EXERCISE PASSAGE.
★ ★ ★

EIC Accelerator funding will support HeyCharge’s SecureCharge FLEX technology, aimed at enabling reliable EV charging in underground garages while reducing installation costs and expanding home charging access for apartment residents in Europe.
Munich-based EV charging technology company HeyCharge has been awarded a €2.5 million grant from the European Innovation Council (EIC) Accelerator. The company, backed by BMW i Ventures, Statkraft Ventures, and Y Combinator, has raised €6.3 million in private funding to date.
The funding comes as EV charging access in residential and workplace settings remains a challenge despite the expansion of public charging infrastructure. Around 200 million people in Europe live in multi-unit residential buildings, many of which include underground or semi-underground parking areas where mobile and Wi-Fi coverage can be limited.
Conventional EV chargers typically rely on continuous internet connectivity for authentication and billing, which can reduce reliability in these environments and increase installation costs due to additional communication infrastructure requirements.
HeyCharge’s SecureCharge platform is designed to address these limitations through offline operation using one-time cryptographic tokens generated on a user’s smartphone for authentication. According to the company, this approach allows chargers to function without continuous connectivity and can reduce installation costs by removing the need for additional communications infrastructure.

★ ★ ★

ENTRIES SUPPLIED.

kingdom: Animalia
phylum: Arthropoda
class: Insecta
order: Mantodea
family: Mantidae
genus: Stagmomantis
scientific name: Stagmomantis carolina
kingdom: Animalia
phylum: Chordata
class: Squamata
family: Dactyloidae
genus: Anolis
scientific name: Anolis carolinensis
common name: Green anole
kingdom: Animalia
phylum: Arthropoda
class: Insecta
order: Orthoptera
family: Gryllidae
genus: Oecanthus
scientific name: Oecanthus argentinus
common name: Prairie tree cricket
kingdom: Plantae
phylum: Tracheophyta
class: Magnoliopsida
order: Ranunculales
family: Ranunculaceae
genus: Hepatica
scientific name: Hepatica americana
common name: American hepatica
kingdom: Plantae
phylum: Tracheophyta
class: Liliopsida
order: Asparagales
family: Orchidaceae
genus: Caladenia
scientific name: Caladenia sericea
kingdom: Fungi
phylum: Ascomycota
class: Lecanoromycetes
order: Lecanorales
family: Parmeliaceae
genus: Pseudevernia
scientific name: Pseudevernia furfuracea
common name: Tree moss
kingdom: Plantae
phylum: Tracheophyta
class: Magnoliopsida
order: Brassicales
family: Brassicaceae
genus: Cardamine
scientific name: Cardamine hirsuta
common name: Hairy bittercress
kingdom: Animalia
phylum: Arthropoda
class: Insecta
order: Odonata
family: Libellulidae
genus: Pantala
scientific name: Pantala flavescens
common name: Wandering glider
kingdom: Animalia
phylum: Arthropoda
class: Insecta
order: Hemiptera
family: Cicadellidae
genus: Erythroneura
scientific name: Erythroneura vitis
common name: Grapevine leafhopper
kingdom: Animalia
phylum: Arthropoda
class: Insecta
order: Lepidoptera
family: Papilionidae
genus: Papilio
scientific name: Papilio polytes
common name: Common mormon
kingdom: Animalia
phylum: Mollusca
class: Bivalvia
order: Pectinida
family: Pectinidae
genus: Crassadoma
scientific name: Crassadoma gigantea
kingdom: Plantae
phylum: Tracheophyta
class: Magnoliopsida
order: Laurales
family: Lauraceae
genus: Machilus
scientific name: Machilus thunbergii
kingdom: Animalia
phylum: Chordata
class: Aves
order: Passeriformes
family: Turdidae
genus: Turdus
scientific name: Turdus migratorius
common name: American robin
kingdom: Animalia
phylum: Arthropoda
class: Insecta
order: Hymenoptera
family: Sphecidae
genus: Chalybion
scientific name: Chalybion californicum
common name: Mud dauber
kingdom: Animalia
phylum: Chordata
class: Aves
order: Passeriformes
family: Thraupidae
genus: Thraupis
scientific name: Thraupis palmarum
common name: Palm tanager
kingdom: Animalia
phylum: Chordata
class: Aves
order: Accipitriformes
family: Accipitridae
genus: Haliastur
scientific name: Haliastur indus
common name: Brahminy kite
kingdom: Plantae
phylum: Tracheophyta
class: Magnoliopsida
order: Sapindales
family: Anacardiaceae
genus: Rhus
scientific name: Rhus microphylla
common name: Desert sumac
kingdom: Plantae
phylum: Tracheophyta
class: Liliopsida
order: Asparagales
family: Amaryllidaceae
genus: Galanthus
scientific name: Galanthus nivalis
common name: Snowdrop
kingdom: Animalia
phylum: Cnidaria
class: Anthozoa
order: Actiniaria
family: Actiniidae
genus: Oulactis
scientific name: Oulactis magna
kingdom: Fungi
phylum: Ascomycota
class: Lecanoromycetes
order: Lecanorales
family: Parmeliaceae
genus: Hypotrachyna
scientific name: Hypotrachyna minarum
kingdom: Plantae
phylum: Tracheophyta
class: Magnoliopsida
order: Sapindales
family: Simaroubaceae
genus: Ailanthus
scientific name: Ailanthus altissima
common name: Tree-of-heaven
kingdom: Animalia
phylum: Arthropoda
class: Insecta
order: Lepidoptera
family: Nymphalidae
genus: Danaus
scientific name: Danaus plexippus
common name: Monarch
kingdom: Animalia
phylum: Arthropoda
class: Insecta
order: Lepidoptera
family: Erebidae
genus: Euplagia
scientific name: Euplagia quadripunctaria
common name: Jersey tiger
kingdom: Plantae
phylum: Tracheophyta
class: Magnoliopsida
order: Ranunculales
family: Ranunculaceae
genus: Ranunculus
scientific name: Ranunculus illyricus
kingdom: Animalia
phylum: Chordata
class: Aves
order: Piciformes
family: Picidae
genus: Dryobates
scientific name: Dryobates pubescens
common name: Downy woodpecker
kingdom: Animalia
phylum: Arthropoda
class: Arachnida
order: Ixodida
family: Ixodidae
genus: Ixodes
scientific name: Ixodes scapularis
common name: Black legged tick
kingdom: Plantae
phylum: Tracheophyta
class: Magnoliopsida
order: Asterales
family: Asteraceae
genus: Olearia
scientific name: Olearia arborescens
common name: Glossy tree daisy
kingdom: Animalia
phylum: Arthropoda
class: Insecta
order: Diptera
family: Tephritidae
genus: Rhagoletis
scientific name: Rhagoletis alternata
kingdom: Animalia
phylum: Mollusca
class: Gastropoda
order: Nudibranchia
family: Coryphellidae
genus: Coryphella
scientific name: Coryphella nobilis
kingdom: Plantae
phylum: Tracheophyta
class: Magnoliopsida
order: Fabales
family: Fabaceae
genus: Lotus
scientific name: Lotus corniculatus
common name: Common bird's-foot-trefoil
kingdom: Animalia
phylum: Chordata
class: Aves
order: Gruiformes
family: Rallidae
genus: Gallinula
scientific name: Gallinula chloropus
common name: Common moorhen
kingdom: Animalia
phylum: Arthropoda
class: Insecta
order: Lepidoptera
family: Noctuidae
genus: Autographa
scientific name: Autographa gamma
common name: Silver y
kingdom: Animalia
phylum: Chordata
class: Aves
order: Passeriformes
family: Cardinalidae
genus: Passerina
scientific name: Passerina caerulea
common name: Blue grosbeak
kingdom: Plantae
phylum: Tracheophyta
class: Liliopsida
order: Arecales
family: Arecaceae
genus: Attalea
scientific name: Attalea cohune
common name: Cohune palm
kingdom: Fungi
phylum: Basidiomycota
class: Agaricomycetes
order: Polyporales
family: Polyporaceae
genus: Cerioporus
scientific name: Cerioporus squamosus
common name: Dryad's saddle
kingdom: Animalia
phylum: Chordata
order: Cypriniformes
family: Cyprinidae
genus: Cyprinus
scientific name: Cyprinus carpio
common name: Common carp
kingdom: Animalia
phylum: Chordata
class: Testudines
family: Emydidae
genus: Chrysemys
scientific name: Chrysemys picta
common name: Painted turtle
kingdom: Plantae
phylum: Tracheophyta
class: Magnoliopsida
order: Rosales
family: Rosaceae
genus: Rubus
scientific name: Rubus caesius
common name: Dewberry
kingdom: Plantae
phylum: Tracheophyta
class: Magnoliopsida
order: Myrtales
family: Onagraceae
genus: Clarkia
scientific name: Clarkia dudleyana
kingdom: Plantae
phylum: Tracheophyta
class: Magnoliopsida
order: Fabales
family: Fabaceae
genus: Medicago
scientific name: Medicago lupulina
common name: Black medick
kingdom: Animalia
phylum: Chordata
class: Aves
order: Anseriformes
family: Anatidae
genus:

★ ★ ★

WORK ITEM A. Write out, word for word, the stretch of the HeyCharge passage that opens with the words containing "Munich-based EV charging" and closes with "can be limited.".
WORK ITEM B. According to the HeyCharge passage, why can conventional EV chargers be less reliable and more costly to install in underground garages? Answer in one to three sentences.
WORK ITEM C. List every backer of HeyCharge named in the HeyCharge passage.
Work from the HeyCharge passage alone; the rows play no part.

WRITTEN SOLUTION A.
Munich-based EV charging technology company HeyCharge has been awarded a €2.5 million grant from the European Innovation Council (EIC) Accelerator. The company, backed by BMW i Ventures, Statkraft Ventures, and Y Combinator, has raised €6.3 million in private funding to date.
The funding comes as EV charging access in residential and workplace settings remains a challenge despite the expansion of public charging infrastructure. Around 200 million people in Europe live in multi-unit residential buildings, many of which include underground or semi-underground parking areas where mobile and Wi-Fi coverage can be limited.

WRITTEN SOLUTION B. Conventional chargers typically depend on continuous internet connectivity for authentication and billing, but mobile and Wi-Fi coverage can be limited in underground or semi-underground parking. This can reduce their reliability there and raise installation costs because additional communication infrastructure is required.

WRITTEN SOLUTION C.
BMW i Ventures
Statkraft Ventures
Y Combinator